**Requirement:** In the text on diet and health in China and Hong Kong, which book documents the worsening health profile of the population?

**Passage provided:**

-- Opening Marker --

China and Hong Kong, in different ways, are both fretting over the prospect of an ageing population and how that will impact on the cost of healthcare and productivity.
Various indicators, however, are suggesting that the problem lies elsewhere: the population may not live to impose a long-term health burden; instead, the burden and impact on productivity will come much sooner than the governments think, in the medium term.
The shift to a high-protein, western diet has given rise to a population with a health profile that is much inferior to that of previous generations. This is documented in the book Fat China: How Expanding Waistlines Are Changing a Nation, by Paul French and Matthew Crabbe (Anthem Press, 2010). In Hong Kong the shift was made earlier and the impact is getting worse: heart attacks are becoming common among the middle-aged and more young people have become obese.
A population on such a diet is unlikely to live to a ripe old age; instead, they are likely to require treatment for diabetes, heart disease, cancer and other diseases from a young age – if they can still be treated in ten years’ time: the World Health Organisation has warned of humanity’s impending loss of the battle against bacteria, which would render most surgeries impossible due to the risk of life-threatening infections.

-- Closing Marker --

**Records provided:**
-- Opening Marker --

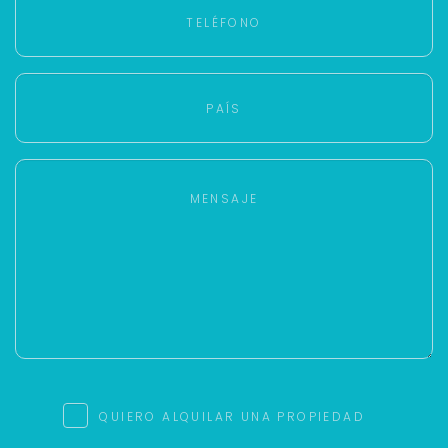
QUIERO ALQUILAR UNA PROPIEDAD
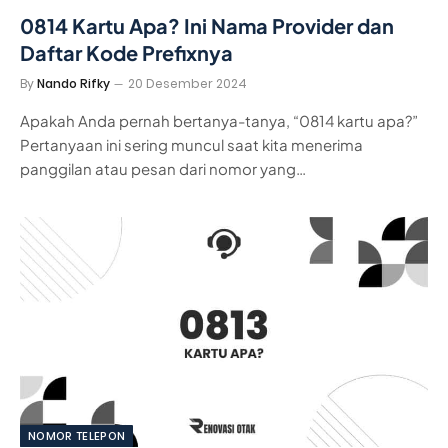
0814 Kartu Apa? Ini Nama Provider dan
Daftar Kode Prefixnya
By
Nando Rifky
20 Desember 2024
Apakah Anda pernah bertanya-tanya, “0814 kartu apa?”
Pertanyaan ini sering muncul saat kita menerima
panggilan atau pesan dari nomor yang…
NOMOR TELEPON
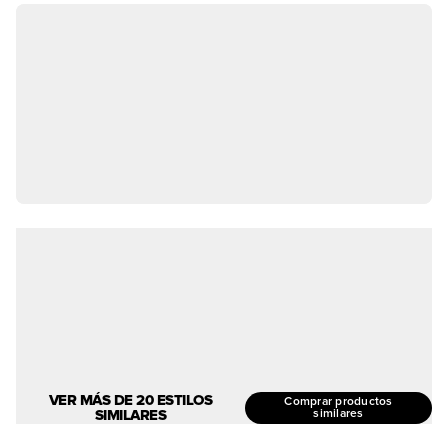
VER MÁS DE 20 ESTILOS
Comprar productos
SIMILARES
similares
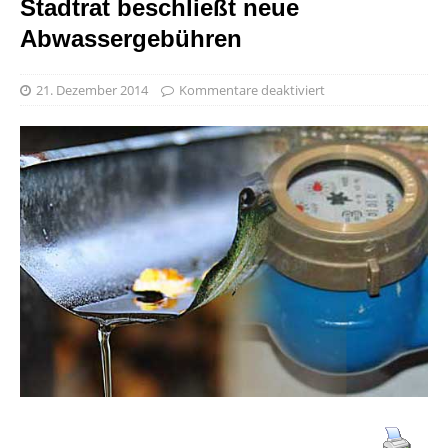
Stadtrat beschließt neue
Abwassergebühren
21. Dezember 2014
Kommentare deaktiviert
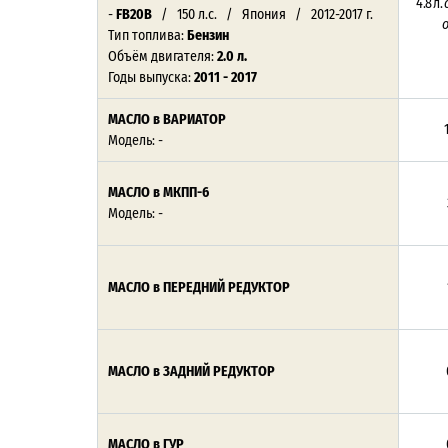
4.8 л.
-
FB20B
/ 150 л.с. / Япония / 2012-2017 г.
Тип топлива:
Бензин
Объём двигателя:
2.0 л.
Годы выпуска:
2011 - 2017
МАСЛО в ВАРИАТОР
Модель: -
МАСЛО в МКПП-6
Модель: -
МАСЛО в ПЕРЕДНИЙ РЕДУКТОР
МАСЛО в ЗАДНИЙ РЕДУКТОР
МАСЛО в ГУР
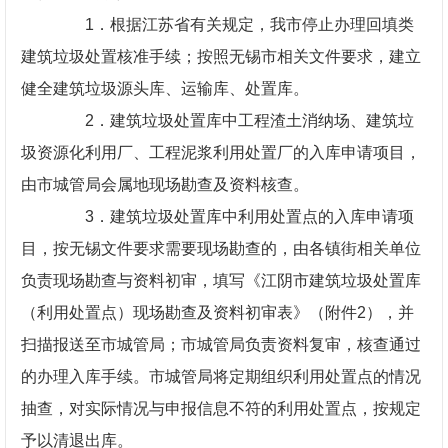
1．根据江苏省有关规定，我市停止办理回填类
建筑垃圾处置核准手续；按照无锡市相关文件要求，建立
健全建筑垃圾源头库、运输库、处置库。
2．建筑垃圾处置库中工程渣土消纳场、建筑垃
圾资源化利用厂、工程泥浆利用处置厂的入库申请项目，
由市城管局会属地现场勘查及资料核查。
3．建筑垃圾处置库中利用处置点的入库申请项
目，按无锡文件要求需要现场勘查的，由各镇街相关单位
负责现场勘查与资料初审，填写《江阴市建筑垃圾处置库
（利用处置点）现场勘查及资料初审表》（附件2），并
扫描报送至市城管局；市城管局负责资料复审，核查通过
的办理入库手续。市城管局将定期组织利用处置点的情况
抽查，对实际情况与申报信息不符的利用处置点，按规定
予以清退出库。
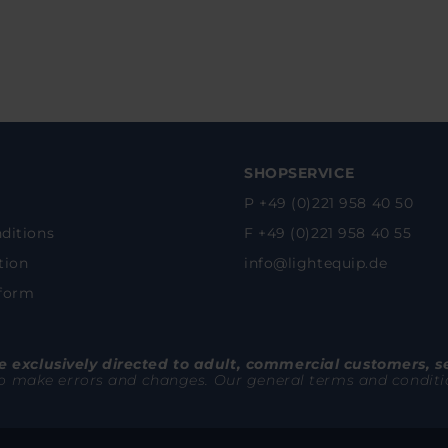
SHOPSERVICE
P +49 (0)221 958 40 50
ditions
F +49 (0)221 958 40 55
tion
info@lightequip.de
 form
 exclusively directed to adult, commercial customers, s
to make errors and changes. Our general terms and conditions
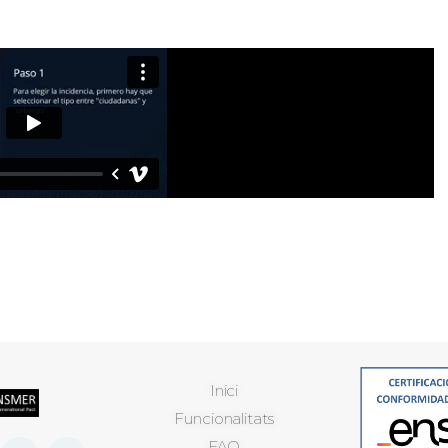
Inici
Funcionalitats
FAQ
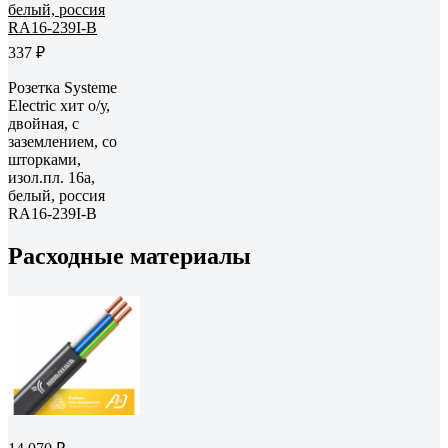
337 ₽
Розетка Systeme
Electric хит о/у,
двойная, с
заземлением, со
шторками,
изол.пл. 16а,
белый, россия
RA16-239I-B
Расходные материалы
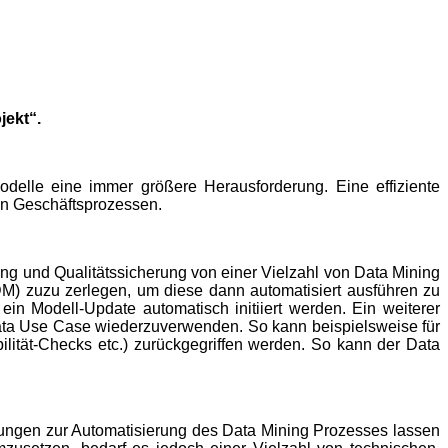
jekt“.
delle eine immer größere Herausforderung. Eine effiziente
nen Geschäftsprozessen.
 und Qualitätssicherung von einer Vielzahl von Data Mining
-DM) zuzu zerlegen, um
diese dann automatisiert ausführen zu
ein Modell-Update automatisch initiiert werden. Ein weiterer
n Data Use Case wiederzuverwenden. So kann beispielsweise für
bilität-Checks etc.) zurückgegriffen werden. So kann der Data
ungen zur Automatisierung des Data Mining Prozesses lassen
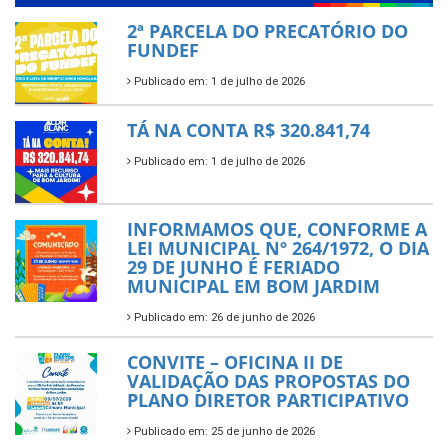
2ª PARCELA DO PRECATÓRIO DO
FUNDEF
Publicado em: 1 de julho de 2026
TÁ NA CONTA R$ 320.841,74
Publicado em: 1 de julho de 2026
INFORMAMOS QUE, CONFORME A
LEI MUNICIPAL Nº 264/1972, O DIA
29 DE JUNHO É FERIADO
MUNICIPAL EM BOM JARDIM
Publicado em: 26 de junho de 2026
CONVITE – OFICINA II DE
VALIDAÇÃO DAS PROPOSTAS DO
PLANO DIRETOR PARTICIPATIVO
Publicado em: 25 de junho de 2026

-- Closing Marker --

**Result:** Fat China: How Expanding Waistlines Are Changing a Nation, by Paul French and Matthew Crabbe (Anthem Press, 2010).